↓
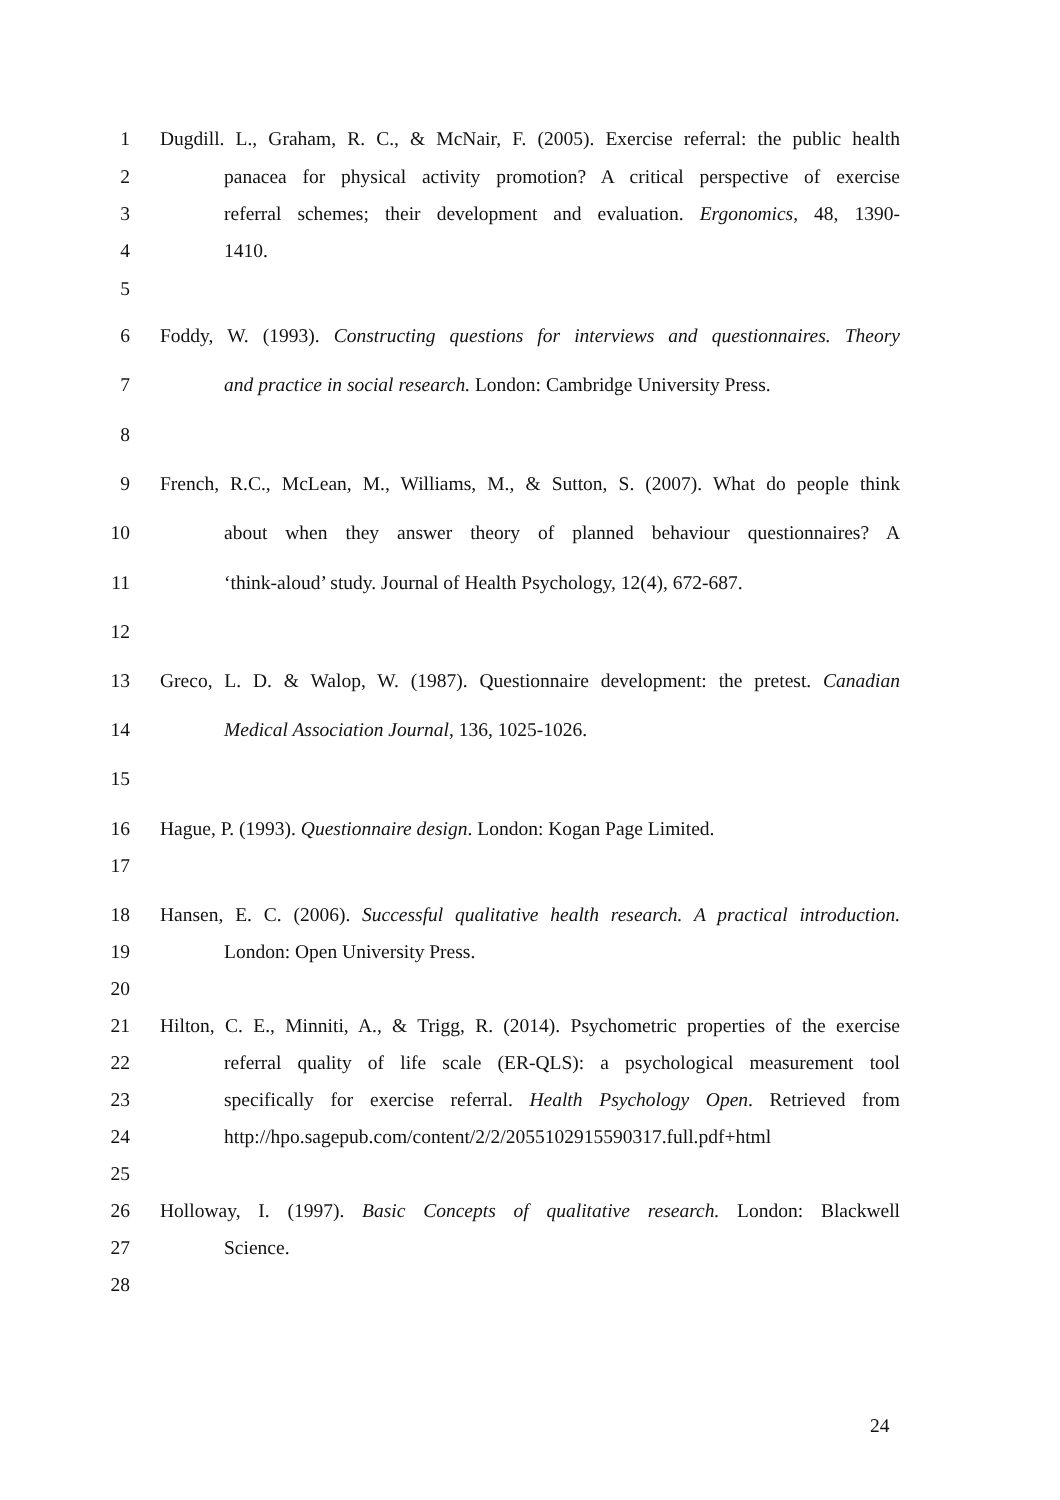1 Dugdill. L., Graham, R. C., & McNair, F. (2005). Exercise referral: the public health
2 panacea for physical activity promotion? A critical perspective of exercise
3 referral schemes; their development and evaluation. Ergonomics, 48, 1390-
4 1410.
5
6 Foddy, W. (1993). Constructing questions for interviews and questionnaires. Theory
7 and practice in social research. London: Cambridge University Press.
8
9 French, R.C., McLean, M., Williams, M., & Sutton, S. (2007). What do people think
10 about when they answer theory of planned behaviour questionnaires? A
11 ‘think-aloud’ study. Journal of Health Psychology, 12(4), 672-687.
12
13 Greco, L. D. & Walop, W. (1987). Questionnaire development: the pretest. Canadian
14 Medical Association Journal, 136, 1025-1026.
15
16 Hague, P. (1993). Questionnaire design. London: Kogan Page Limited.
17
18 Hansen, E. C. (2006). Successful qualitative health research. A practical introduction.
19 London: Open University Press.
20
21 Hilton, C. E., Minniti, A., & Trigg, R. (2014). Psychometric properties of the exercise
22 referral quality of life scale (ER-QLS): a psychological measurement tool
23 specifically for exercise referral. Health Psychology Open. Retrieved from
24 http://hpo.sagepub.com/content/2/2/2055102915590317.full.pdf+html
25
26 Holloway, I. (1997). Basic Concepts of qualitative research. London: Blackwell
27 Science.
28
24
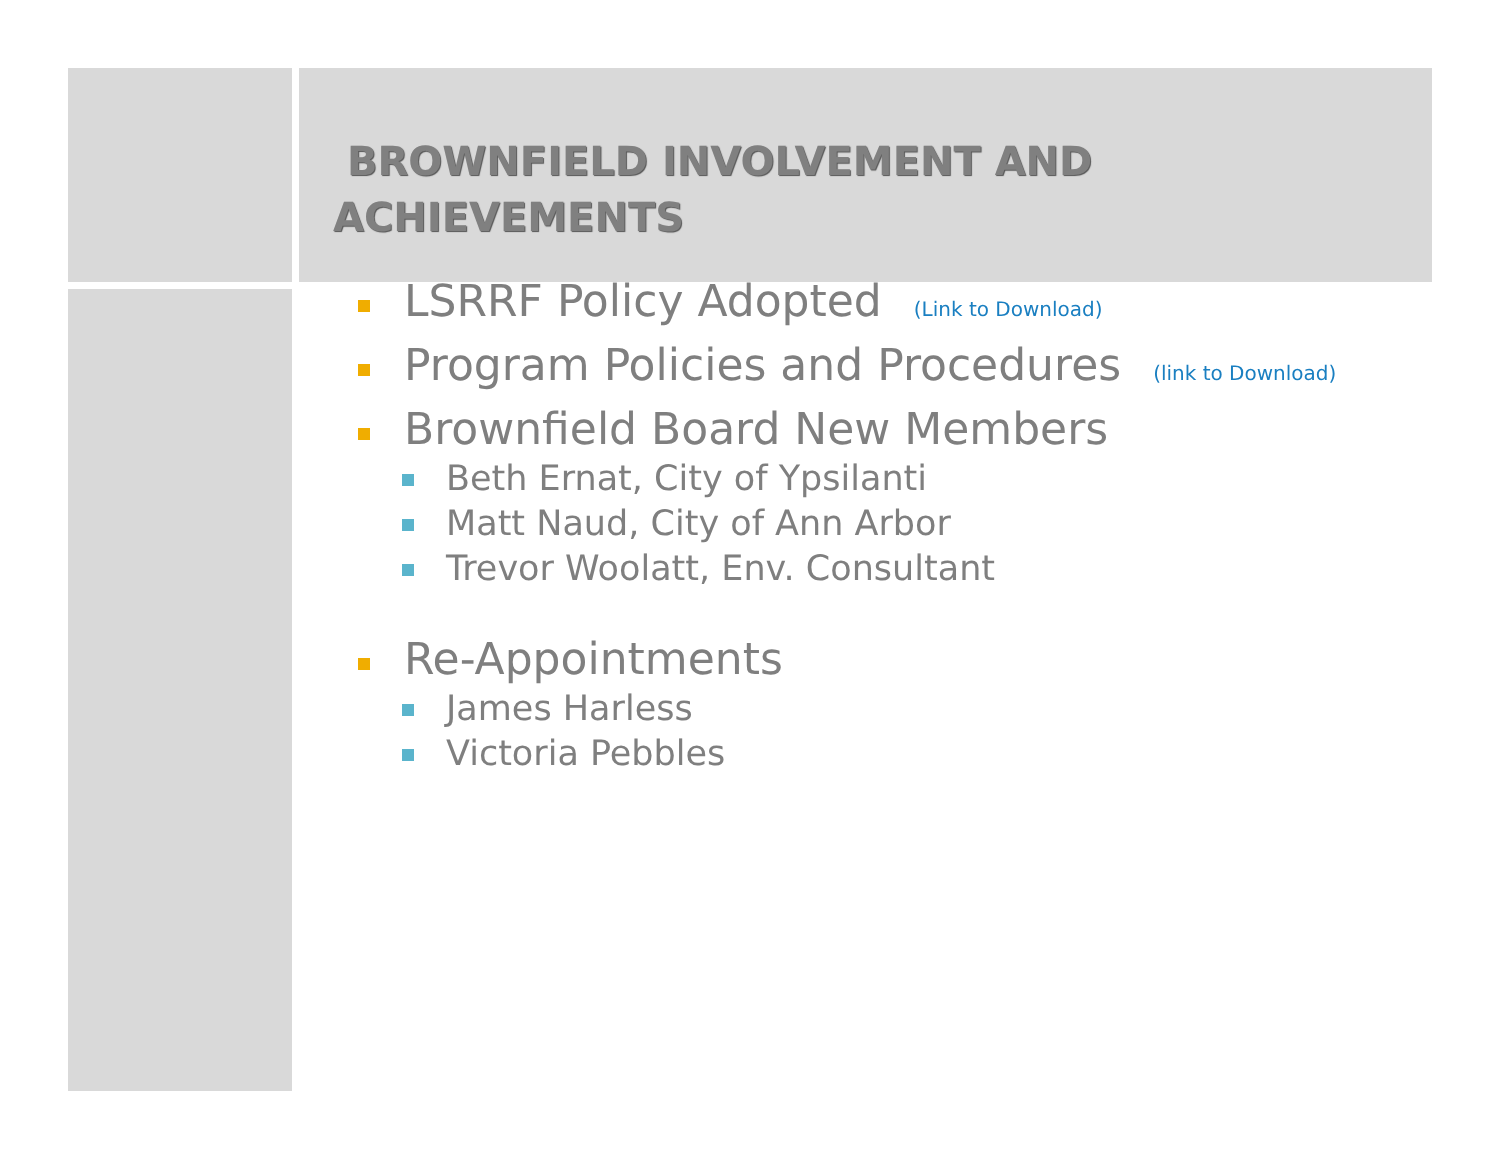BROWNFIELD INVOLVEMENT AND
ACHIEVEMENTS
LSRRF Policy Adopted (Link to Download)
Program Policies and Procedures (link to Download)
Brownfield Board New Members
Beth Ernat, City of Ypsilanti
Matt Naud, City of Ann Arbor
Trevor Woolatt, Env. Consultant
Re-Appointments
James Harless
Victoria Pebbles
↑
== Your goal ==
Copy only these lines from the records above, exactly: the one with "3 referral schemes;", the one with "Trevor Woolatt, Env. Consultant", and those between. Skip the pictures.

== Answer for the task ==
3 referral schemes; their development and evaluation. Ergonomics, 48, 1390-
4 1410.
5
6 Foddy, W. (1993). Constructing questions for interviews and questionnaires. Theory
7 and practice in social research. London: Cambridge University Press.
8
9 French, R.C., McLean, M., Williams, M., & Sutton, S. (2007). What do people think
10 about when they answer theory of planned behaviour questionnaires? A
11 ‘think-aloud’ study. Journal of Health Psychology, 12(4), 672-687.
12
13 Greco, L. D. & Walop, W. (1987). Questionnaire development: the pretest. Canadian
14 Medical Association Journal, 136, 1025-1026.
15
16 Hague, P. (1993). Questionnaire design. London: Kogan Page Limited.
17
18 Hansen, E. C. (2006). Successful qualitative health research. A practical introduction.
19 London: Open University Press.
20
21 Hilton, C. E., Minniti, A., & Trigg, R. (2014). Psychometric properties of the exercise
22 referral quality of life scale (ER-QLS): a psychological measurement tool
23 specifically for exercise referral. Health Psychology Open. Retrieved from
24 http://hpo.sagepub.com/content/2/2/2055102915590317.full.pdf+html
25
26 Holloway, I. (1997). Basic Concepts of qualitative research. London: Blackwell
27 Science.
28
24
BROWNFIELD INVOLVEMENT AND
ACHIEVEMENTS
LSRRF Policy Adopted (Link to Download)
Program Policies and Procedures (link to Download)
Brownfield Board New Members
Beth Ernat, City of Ypsilanti
Matt Naud, City of Ann Arbor
Trevor Woolatt, Env. Consultant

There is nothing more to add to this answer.